The U.S. Air Force wasn't paying much in 1955, but that didn't stop Ray Shannon from joining. The 17-year-old signed up, was trained to operate military radios and then assigned to a 15-month stay in Alaska.
Once the airman was back home in Texas, his father made him an offer he couldn't refuse. His father owned a barely used 1954 Ford Customline with a manual three-speed transmission. He wanted a car with a Ford-O-Matic transmission and suggested that his son could buy his car by taking over the $60 monthly payments.
The younger Mr. Shannon quickly accepted the offer and says, "I was so happy to have a car in my name for the first time."

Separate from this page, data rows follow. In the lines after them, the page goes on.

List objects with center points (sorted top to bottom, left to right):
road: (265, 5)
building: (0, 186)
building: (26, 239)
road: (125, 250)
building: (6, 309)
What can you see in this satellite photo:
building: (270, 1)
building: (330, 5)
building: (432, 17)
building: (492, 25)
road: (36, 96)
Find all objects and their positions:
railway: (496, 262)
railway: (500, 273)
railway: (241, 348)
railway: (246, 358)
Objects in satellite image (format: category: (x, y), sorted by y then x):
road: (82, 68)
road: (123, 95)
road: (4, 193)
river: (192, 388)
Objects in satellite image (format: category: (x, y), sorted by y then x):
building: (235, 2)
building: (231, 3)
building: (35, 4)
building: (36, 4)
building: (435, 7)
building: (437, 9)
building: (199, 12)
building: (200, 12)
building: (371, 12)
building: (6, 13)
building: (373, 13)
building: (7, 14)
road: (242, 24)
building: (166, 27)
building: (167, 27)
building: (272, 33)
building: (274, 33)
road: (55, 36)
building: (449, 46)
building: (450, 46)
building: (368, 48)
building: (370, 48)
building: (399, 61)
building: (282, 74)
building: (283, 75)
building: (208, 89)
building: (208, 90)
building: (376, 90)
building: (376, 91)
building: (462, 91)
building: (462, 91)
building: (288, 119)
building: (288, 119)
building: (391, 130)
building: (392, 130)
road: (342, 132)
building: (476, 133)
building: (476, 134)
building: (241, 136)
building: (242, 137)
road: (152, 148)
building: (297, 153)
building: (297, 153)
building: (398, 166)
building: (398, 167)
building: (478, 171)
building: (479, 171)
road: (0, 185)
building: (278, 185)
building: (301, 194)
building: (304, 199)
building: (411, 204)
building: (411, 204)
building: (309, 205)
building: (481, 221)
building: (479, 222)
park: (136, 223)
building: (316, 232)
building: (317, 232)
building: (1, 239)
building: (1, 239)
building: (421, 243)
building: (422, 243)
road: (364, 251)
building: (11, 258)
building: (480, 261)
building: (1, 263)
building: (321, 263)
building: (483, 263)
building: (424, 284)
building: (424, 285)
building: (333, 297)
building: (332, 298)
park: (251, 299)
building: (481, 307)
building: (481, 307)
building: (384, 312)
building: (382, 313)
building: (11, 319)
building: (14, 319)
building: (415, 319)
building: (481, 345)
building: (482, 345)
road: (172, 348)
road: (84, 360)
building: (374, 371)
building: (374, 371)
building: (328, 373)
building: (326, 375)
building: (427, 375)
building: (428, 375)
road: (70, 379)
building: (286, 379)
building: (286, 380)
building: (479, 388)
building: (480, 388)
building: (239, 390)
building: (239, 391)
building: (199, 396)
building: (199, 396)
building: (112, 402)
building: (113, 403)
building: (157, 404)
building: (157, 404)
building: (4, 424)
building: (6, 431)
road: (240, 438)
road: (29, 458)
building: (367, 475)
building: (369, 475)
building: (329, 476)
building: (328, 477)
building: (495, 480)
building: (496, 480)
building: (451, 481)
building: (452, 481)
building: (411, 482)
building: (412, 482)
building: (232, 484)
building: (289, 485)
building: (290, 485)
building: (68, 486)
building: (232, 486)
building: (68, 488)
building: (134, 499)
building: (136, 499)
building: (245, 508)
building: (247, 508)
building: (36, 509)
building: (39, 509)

That car was eventually traded and a succession of other cars followed.
"Over the years, I couldn't forget my first car," Mr. Shannon says. "I looked around for another 1954 Ford and watched the classified ads in the newspaper."
On Nov. 12, 2000, as Mr. Shannon and his wife were driving by a shopping center parking lot she said, "Look at that old car." He did a double take, turned his car around and parked next to the old Ford.
"After all these years, I've found it," he says.
The car he was parked next to was a 1954 Ford Customline with an inline, six-cylinder engine mated to a three-speed manual transmission. Mr. Shannon promptly bought the car, paying a bit more than twice the $1,793 price the car sold for when it was new. The two-door Customline was the most popular Ford model in 1954 with 293,375 manufactured.
Buyers had a choice of two engines, a 239.4-cubic-inch V-8 that developed 130 horsepower or the six-cylinder engine like the one in Shannon's Ford that delivers 115 horsepower from the 223 cubic inches. Either engine was more than capable of moving the 3,160-pound Ford.
"The owner drove me home in the car," Mr. Shannon says, and he explained some of the idiosyncrasies of the car.
"I couldn't believe how well it ran," Mr. Shannon exclaims. "It didn't burn any oil."
In the trunk was a box containing the original owner's manual, along with all the receipts for parts and repairs performed over the years.
Mr. Shannon went to work on the car, cleaning up his 1954 Ford. That's when he discovered the car must have been left out in the weather.
"The windshield seal had leaked and caused the dashboard to rust. It ruined the glove compartment and rusted the front floor boards," he says.
Although the radio and speaker were ruined, the indicator lights, clock, temperature, oil pressure and fuel gauges all worked. Mr. Shannon replaced the metal front floorboards and ordered rubber mats to fit the floors and the trunk.
"I had the seats and doors reupholstered with a Ford blue vinyl and cloth," he says, adding, "The headliner was in good condition."
The rusty dashboard and well-worn window frames were sanded and painted the Ford blue color. Mr. Shannon ordered a new rubber seal for the windshield and took it to a glass company for installation.
"When the installer gave it one more hit on the original windshield to set it in the seal, the windshield broke," Mr. Shannon reports. Another one-piece windshield was located and installed.
One part of the car after another was tackled by Mr. Shannon until his car was virtually restored. "I was already this far," he says, "and all that was left was getting it painted."
Originally, the car was white and then repainted blue. The blue paint on the car was acceptable, but Mr. Shannon wanted a black car like his first car. He also wanted small fender skirts to complete "the look."
With everything disassembled and the grille removed and sent off to be replated with chrome, the car was delivered to a paint shop.
"After about 10 coats of gloss black paint, I had side mirrors put on," Mr. Shannon says.
With a new set of wide white sidewall 15-inch tires supporting the Ford on a 115.5-inch wheelbase, Mr. Shannon settled behind the two-spoke steering wheel and aimed the chrome-plated jet plane hood ornament toward his Washington, Texas, home.
"I'm very satisfied with it," he says.